Written problem:
Answer these questions from the Goodyear bike thread:
1. What letter does F.A.'s serial number start with?
2. From what year through what year was the pattern of the Goodyear badged frame produced?
3. According to RMS37, how were the prewar chain guards held onto the frame?

Source:
/---
Mine is the same as yours, but for the Person's pedals.   And I believe that they are Pre-war.   Plus, my serial number starts with a "B."  Not sure what that means, but it comes before "D."   My torpedo light is front loading

I think my bike may well be immediate pre-war.   If it is immediate post-war, they put it together using pre-war parts.

The Goodyear label is rare, and I've seen no others although I'm sure there are others out there.   I may have to wait till those others appear with similar serial numbers before I can be certain.

But right now, I'm thinking pre-war.   What an interesting hobby this is.   Information intensive, but also evolving.   Kind of like my other hobby, collecting guitars, and string instruments.   That hobby has George Gruhn as a leading expert.   Is there a "leading expert" in the bike world?  If not, there sure needs to be.

Best regards, F.A.


----------



## RMS37 (Sep 10, 2011)

This Goodyear bike and the questions concerning it are up in several posts, so I'm chasing it trying to give complete answers and information. The individual parts on any bike can come to be there in several ways. Often parts that are out of period were added by early owners or by later collectors who are trying to finish a bike with what is at hand. In this case, the patina of the prewar front-loader looks a bit off compared to the finish on the bike.

Anyway the actual date of the bike is the date of the frame and this Goodyear badged frame is definitely a CWC bike of the pattern that was produced from 1947 through 1949. It is generically known as the “3-Gill” frame and all the 3-Gills built before and immediately after WW2 had a more shallow curved down tube than the one introduced in 1947 and used on this frame. Rear dropouts on 3-Gill frames are another useful area to look at to date the frames and the difference here is that all the prewar 3-Gills have integral drop-stand eyes and tangs where none of the postwar units do.

Serial numbers are another matter because every manufacturer had their own system and CWC “reused” serial numbers several times so it is theoretically possible to find two CWC frames with consecutive serial numbers that are ten or more years apart.

It looks like the black and white bike also has the deep curve down tube that would date it as post 1946 but it is hard to date any frame without a full picture of the bike/frame; a lot of the important views turn up missing. Another postwar give-away is the bracket on the chain guard. The same basic stamping was used for about twenty years but the prewar guards had a simplified clamp arrangement to hold them onto the frame.
\---
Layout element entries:
/---
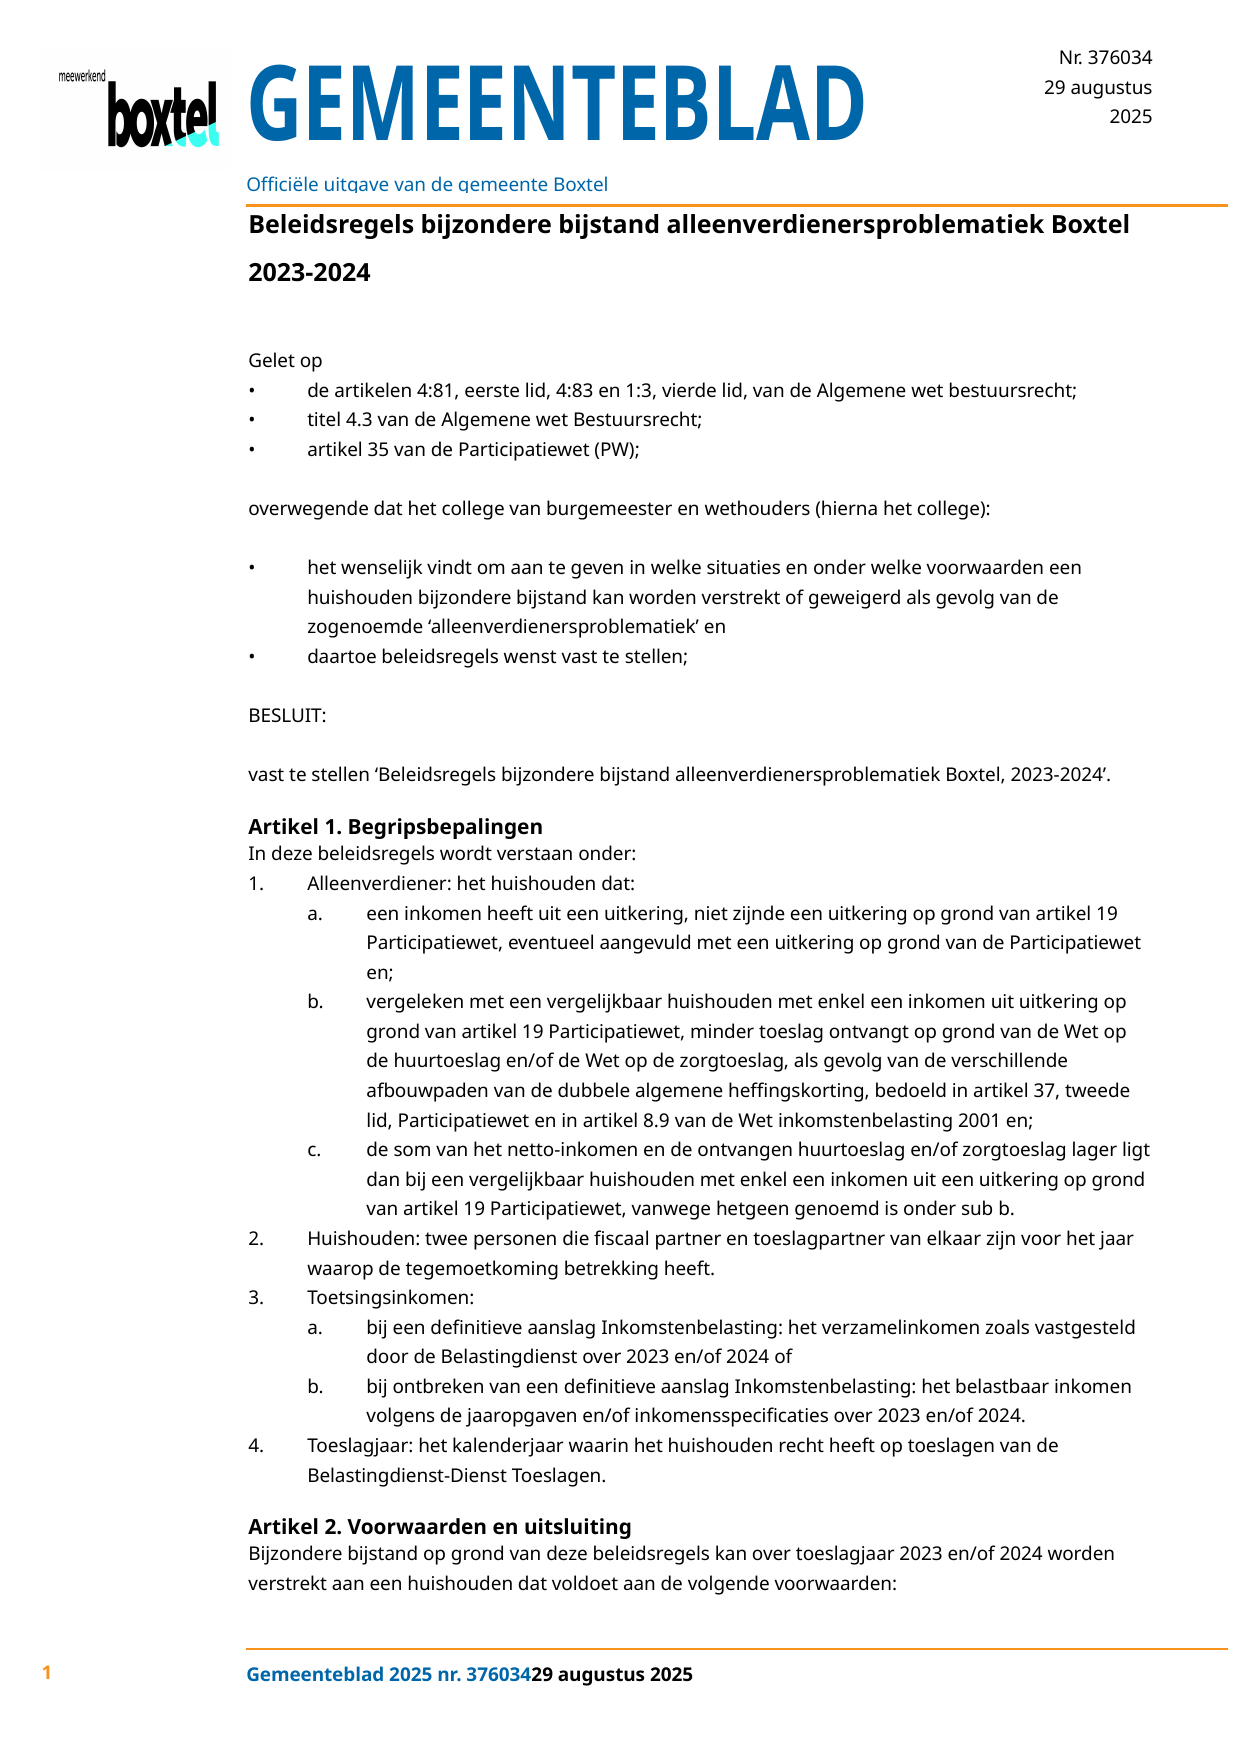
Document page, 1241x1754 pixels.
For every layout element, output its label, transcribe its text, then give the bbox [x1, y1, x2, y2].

text overwegende dat het college van burgemeester en wethouders (hierna het college): [248, 495, 1152, 521]
list de som van het netto-inkomen en de ontvangen huurtoeslag en/of zorgtoeslag lager ligt dan bij een vergelijkbaar huishouden met enkel een inkomen uit een uitkering op grond van artikel 19 Participatiewet, vanwege hetgeen genoemd is onder sub b. [307, 1136, 1152, 1221]
list bij ontbreken van een definitieve aanslag Inkomstenbelasting: het belastbaar inkomen volgens de jaaropgaven en/of inkomensspecificaties over 2023 en/of 2024. [307, 1373, 1152, 1428]
list vergeleken met een vergelijkbaar huishouden met enkel een inkomen uit uitkering op grond van artikel 19 Participatiewet, minder toeslag ontvangt op grond van de Wet op de huurtoeslag en/of de Wet op de zorgtoeslag, als gevolg van de verschillende afbouwpaden van de dubbele algemene heffingskorting, bedoeld in artikel 37, tweede lid, Participatiewet en in artikel 8.9 van de Wet inkomstenbelasting 2001 en; [307, 988, 1152, 1132]
text BESLUIT: [248, 702, 1152, 728]
picture [41, 47, 231, 172]
list een inkomen heeft uit een uitkering, niet zijnde een uitkering op grond van artikel 19 Participatiewet, eventueel aangevuld met een uitkering op grond van de Participatiewet en; [307, 900, 1152, 984]
list de artikelen 4:81, eerste lid, 4:83 en 1:3, vierde lid, van de Algemene wet bestuursrecht; [248, 377, 1152, 403]
text Beleidsregels bijzondere bijstand alleenverdienersproblematiek Boxtel 2023-2024 [248, 207, 1152, 288]
text In deze beleidsregels wordt verstaan onder: [248, 841, 1152, 866]
list Huishouden: twee personen die fiscaal partner en toeslagpartner van elkaar zijn voor het jaar waarop de tegemoetkoming betrekking heeft. [248, 1225, 1152, 1280]
list daartoe beleidsregels wenst vast te stellen; [248, 643, 1152, 669]
list Alleenverdiener: het huishouden dat: [248, 870, 1152, 896]
list Toetsingsinkomen: [248, 1284, 1152, 1310]
text vast te stellen ‘Beleidsregels bijzondere bijstand alleenverdienersproblematiek Boxtel, 2023-2024’. [248, 762, 1152, 787]
list artikel 35 van de Participatiewet (PW); [248, 436, 1152, 462]
list bij een definitieve aanslag Inkomstenbelasting: het verzamelinkomen zoals vastgesteld door de Belastingdienst over 2023 en/of 2024 of [307, 1314, 1152, 1369]
list Toeslagjaar: het kalenderjaar waarin het huishouden recht heeft op toeslagen van de Belastingdienst-Dienst Toeslagen. [248, 1432, 1152, 1487]
list het wenselijk vindt om aan te geven in welke situaties en onder welke voorwaarden een huishouden bijzondere bijstand kan worden verstrekt of geweigerd als gevolg van de zogenoemde ‘alleenverdienersproblematiek’ en [248, 554, 1152, 639]
text Artikel 1. Begripsbepalingen [248, 812, 1152, 841]
text Gelet op [248, 347, 1152, 373]
list titel 4.3 van de Algemene wet Bestuursrecht; [248, 407, 1152, 432]
text Bijzondere bijstand op grond van deze beleidsregels kan over toeslagjaar 2023 en/of 2024 worden verstrekt aan een huishouden dat voldoet aan de volgende voorwaarden: [248, 1541, 1152, 1596]
text Artikel 2. Voorwaarden en uitsluiting [248, 1512, 1152, 1541]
\---
The reply:
1. "B"
2. 1947 through 1949
3. With a simplified clamp arrangement